World Economy

China FX Reserves at 8-Month High

China FX Reserves at 8-Month HighChina FX Reserves at 8-Month High

China’s foreign exchange reserves edged up in June for a fifth consecutive month, in line with market expectations, as capital outflows eased in the face of tighter regulations and the dollar’s rally paused.

Reserves rose $3.2 billion during June to $3.057 trillion, in line with economists’ forecast in a poll conducted by Reuters.

The reserves rose by $24 billion in May to $3.054 trillion. It was the first time that reserves had climbed for five months in a row since June 2014, and marked its highest level in eight months.

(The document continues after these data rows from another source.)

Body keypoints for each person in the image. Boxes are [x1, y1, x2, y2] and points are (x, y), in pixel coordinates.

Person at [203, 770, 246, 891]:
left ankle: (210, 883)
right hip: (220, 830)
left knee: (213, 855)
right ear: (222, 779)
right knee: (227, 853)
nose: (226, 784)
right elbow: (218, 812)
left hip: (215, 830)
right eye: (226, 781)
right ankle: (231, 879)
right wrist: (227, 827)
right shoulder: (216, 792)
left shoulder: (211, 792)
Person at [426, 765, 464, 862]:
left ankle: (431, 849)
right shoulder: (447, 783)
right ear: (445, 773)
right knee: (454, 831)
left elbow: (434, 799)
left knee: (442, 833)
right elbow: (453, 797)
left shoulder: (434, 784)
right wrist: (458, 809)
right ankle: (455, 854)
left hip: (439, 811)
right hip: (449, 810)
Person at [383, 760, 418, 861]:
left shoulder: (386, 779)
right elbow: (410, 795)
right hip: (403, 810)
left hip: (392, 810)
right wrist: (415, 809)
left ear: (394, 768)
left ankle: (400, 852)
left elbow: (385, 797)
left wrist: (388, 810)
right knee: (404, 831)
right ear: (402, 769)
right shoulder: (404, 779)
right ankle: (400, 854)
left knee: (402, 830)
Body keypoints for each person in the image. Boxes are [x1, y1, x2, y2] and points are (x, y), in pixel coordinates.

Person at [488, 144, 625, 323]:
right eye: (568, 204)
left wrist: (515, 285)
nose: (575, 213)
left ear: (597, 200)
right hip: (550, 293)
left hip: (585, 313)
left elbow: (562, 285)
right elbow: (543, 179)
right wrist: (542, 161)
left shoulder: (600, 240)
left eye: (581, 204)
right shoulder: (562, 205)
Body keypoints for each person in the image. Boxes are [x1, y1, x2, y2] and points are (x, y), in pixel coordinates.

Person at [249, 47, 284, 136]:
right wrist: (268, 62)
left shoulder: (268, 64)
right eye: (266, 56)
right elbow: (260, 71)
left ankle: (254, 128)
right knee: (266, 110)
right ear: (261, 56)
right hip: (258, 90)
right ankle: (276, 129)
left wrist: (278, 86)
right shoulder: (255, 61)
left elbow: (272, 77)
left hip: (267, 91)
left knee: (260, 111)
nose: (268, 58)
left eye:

“China’s foreign exchange reserves suggest that outflow pressures may have eased last month,” wrote Julian Evans-Pritchard, China economist at Capital Economics, adding that June could mark the first month since October 2015 in which the People’s Bank of China was a net buyer of foreign exchange. He estimated that China’s capital outflows dropped to roughly $10 billion in June from $29 billion in May.

The country’s foreign exchange regulator said that the slight increase in reserves in June was driven by stronger non-dollar currencies against the greenback.

China’s foreign reserves will remain stable as cross-border capital flows become more balanced, the State Administration of Foreign Exchange said in a statement following the data release.

China burned through nearly $320 billion of reserves last year but the yuan still fell about 6.5% against the dollar, its biggest annual drop since 1994.

Faced with an entrenched bearish yuan view, Beijing moved swiftly over the past few months to flush out speculators, quash expectations of a further steep depreciation and safeguard its reserves.

That strategy to head off risks to the economy from capital outflows seems to have worked so far, with the yuan up about 2% against the dollar this year.